While the number of DSPS students are going down, the number of students with ASD is rising at El Camino. For the fall 2016 semester, 113 EC students identified as students with ASD. Since then, the number of students with ASD at EC has increased by almost a quarter with 140 students with ASD enrolled in the spring 2018 semester, according to the California Community Colleges Chancellor’s Office Management Information Systems Data Mart (CCCCO MIS Data Mart).
Given this rise in students with ASD at EC, more resources need to be allocated towards them.
At some Southern California community colleges, like Long Beach City College and Santa Monica College, DSPS programs offer students with disabilities specialized tutors.

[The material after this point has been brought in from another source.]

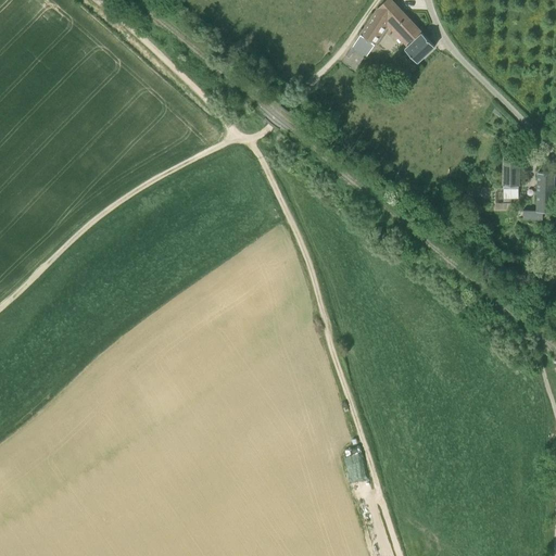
[(352,47),(367,57),(375,43),(376,45),(387,29),(390,33),(395,28),(409,42),(404,48),(418,62),(436,46),(391,0),(386,0),(378,8),(352,47)]
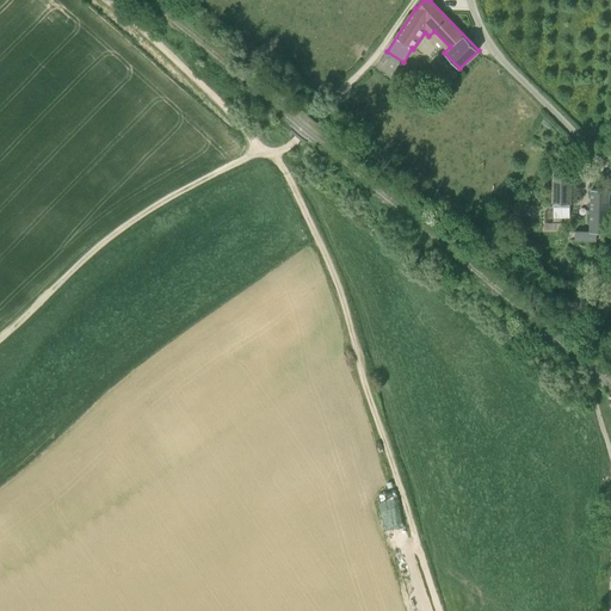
[(569,203),(571,203),(571,171),(554,171),(554,222),(561,222),(562,222),(563,218),(569,218),(569,203)]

However, at El Camino College, students with ASD are referred to regular tutoring resources offered by respective departments on campus. That means stopping by the Learning Resource Center inside the Schauerman Library in which subject tutoring is available or finding other methods to get help.
Furthermore, according to the CCCCO MIS Data Mart, DSPS funding, which funds the SRC, has almost doubled in the last five years. In 2017 to 2018 academic year, EC’s received $1,508,367 in DSPS funding. While there are most definitely other expenses that the $1 million-plus budget goes toward, making sure students with disabilities having a place at the table is of utmost importance.
That means making every method of help and access available, especially in the form of specialized tutors who are used to working with students with disabilities and know best how to help them with coursework.